» What you will do
• a. Reproduce the whole excerpt on analog and mixed-signal circuit development word for word.
• b. In the records, rewrite everything from "common name: African bristlegrass" down to "scientific name: Carex cryptostachys" with "phylum" changed to "division" and nothing else altered. Give only those lines.

» Excerpt
▶

13.3 Analog and Mixed-Signal Circuit Development: Modeling
and Simulating Systems with Micro- (or Nano-) Scale
Feature Sizes and Mixed Digital (Discrete) and Analog
(Continuous) Input, Output, and Signals

At the lowest level, digital circuits are in fact analog devices. A CMOS inverter, for example, does not
“switch” instantaneously from a voltage level representing binary 0 to a voltage level representing binary
1. However, by careful design of the inverter’s physical structures, it is possible to make the switching
time from the range of voltage outputs which are considered to be “0” to the range considered to be “1”
(or vice versa) acceptably short. In MOSFETs, for example, the two discrete signals of interest can be
identiﬁed with the transistor, modeled as a switch, being “open” or “closed,” and the “switching” from one
state to another can be ignored except at the very lowest levels of abstraction. In much design and simulation
work, the analog aspects of the digital circuit’s behavior can thus be ignored. Only at the lower levels of
abstraction will the analog properties of VLSI devices or the quantum effects occurring, e.g., in a MOSFET
need to be explicitly taken into account, ideally by powerful automated development tools supported by
detailed models. At higher levels this behavior can be encapsulated and expressed in terms of minimum
and maximum switching times with respect to a given capacitive load and given voltage levels. Even in
digital systems, however, as submicron feature sizes become more common, more attention must be paid
to analog effects. For example, at small feature sizes, wire delay due to RC effects and crosstalk in nearby
wires become more signiﬁcant factors in obtaining good simulation results [20]. It is instructive to examine
how simulation support for digital systems can be extended to account for these factors.

◀

» Available records
▶

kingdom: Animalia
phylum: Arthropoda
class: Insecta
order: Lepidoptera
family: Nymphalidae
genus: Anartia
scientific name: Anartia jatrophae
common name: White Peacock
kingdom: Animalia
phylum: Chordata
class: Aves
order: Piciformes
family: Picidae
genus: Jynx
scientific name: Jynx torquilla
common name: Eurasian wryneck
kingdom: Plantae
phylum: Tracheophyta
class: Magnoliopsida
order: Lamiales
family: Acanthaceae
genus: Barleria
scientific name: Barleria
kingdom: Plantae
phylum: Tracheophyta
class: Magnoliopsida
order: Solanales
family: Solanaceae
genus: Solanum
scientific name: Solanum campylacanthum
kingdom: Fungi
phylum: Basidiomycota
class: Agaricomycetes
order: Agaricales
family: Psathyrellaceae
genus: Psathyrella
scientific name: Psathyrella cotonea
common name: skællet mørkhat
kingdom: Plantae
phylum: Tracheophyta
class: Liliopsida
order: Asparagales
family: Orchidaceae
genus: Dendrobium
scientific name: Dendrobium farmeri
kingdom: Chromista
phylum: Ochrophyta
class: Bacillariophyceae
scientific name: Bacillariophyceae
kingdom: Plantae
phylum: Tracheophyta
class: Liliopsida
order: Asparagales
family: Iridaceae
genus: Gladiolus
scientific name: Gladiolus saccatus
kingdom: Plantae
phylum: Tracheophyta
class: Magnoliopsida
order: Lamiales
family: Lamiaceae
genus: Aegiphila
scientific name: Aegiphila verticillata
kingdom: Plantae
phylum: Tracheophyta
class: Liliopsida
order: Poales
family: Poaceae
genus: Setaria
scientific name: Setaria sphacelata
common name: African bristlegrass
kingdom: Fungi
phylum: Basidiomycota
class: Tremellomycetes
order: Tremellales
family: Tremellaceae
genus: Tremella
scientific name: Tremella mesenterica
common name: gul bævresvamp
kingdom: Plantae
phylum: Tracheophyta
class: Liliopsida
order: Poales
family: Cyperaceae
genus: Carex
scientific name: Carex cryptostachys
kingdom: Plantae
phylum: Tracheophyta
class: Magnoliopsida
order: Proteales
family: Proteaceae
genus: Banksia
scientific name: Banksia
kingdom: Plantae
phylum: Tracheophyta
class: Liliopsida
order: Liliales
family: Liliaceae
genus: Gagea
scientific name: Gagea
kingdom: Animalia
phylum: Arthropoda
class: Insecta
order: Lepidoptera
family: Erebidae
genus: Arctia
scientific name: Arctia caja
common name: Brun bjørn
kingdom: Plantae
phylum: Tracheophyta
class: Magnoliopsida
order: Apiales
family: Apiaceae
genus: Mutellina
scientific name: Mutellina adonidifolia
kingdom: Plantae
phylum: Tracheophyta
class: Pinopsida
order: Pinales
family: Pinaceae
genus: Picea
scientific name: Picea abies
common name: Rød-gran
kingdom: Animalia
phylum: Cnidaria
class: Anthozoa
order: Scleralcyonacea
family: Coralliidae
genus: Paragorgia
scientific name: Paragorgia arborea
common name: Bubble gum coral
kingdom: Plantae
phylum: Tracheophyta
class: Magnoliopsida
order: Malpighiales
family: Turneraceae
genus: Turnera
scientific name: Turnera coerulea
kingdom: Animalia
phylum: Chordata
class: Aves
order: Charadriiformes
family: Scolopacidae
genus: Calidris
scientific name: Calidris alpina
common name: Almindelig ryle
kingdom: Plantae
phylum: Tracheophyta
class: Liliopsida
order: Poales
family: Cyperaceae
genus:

◀

» Solutions
• a.
13.3 Analog and Mixed-Signal Circuit Development: Modeling
and Simulating Systems with Micro- (or Nano-) Scale
Feature Sizes and Mixed Digital (Discrete) and Analog
(Continuous) Input, Output, and Signals

At the lowest level, digital circuits are in fact analog devices. A CMOS inverter, for example, does not
“switch” instantaneously from a voltage level representing binary 0 to a voltage level representing binary
1. However, by careful design of the inverter’s physical structures, it is possible to make the switching
time from the range of voltage outputs which are considered to be “0” to the range considered to be “1”
(or vice versa) acceptably short. In MOSFETs, for example, the two discrete signals of interest can be
identiﬁed with the transistor, modeled as a switch, being “open” or “closed,” and the “switching” from one
state to another can be ignored except at the very lowest levels of abstraction. In much design and simulation
work, the analog aspects of the digital circuit’s behavior can thus be ignored. Only at the lower levels of
abstraction will the analog properties of VLSI devices or the quantum effects occurring, e.g., in a MOSFET
need to be explicitly taken into account, ideally by powerful automated development tools supported by
detailed models. At higher levels this behavior can be encapsulated and expressed in terms of minimum
and maximum switching times with respect to a given capacitive load and given voltage levels. Even in
digital systems, however, as submicron feature sizes become more common, more attention must be paid
to analog effects. For example, at small feature sizes, wire delay due to RC effects and crosstalk in nearby
wires become more signiﬁcant factors in obtaining good simulation results [20]. It is instructive to examine
how simulation support for digital systems can be extended to account for these factors.

• b.
common name: African bristlegrass
kingdom: Fungi
division: Basidiomycota
class: Tremellomycetes
order: Tremellales
family: Tremellaceae
genus: Tremella
scientific name: Tremella mesenterica
common name: gul bævresvamp
kingdom: Plantae
division: Tracheophyta
class: Liliopsida
order: Poales
family: Cyperaceae
genus: Carex
scientific name: Carex cryptostachys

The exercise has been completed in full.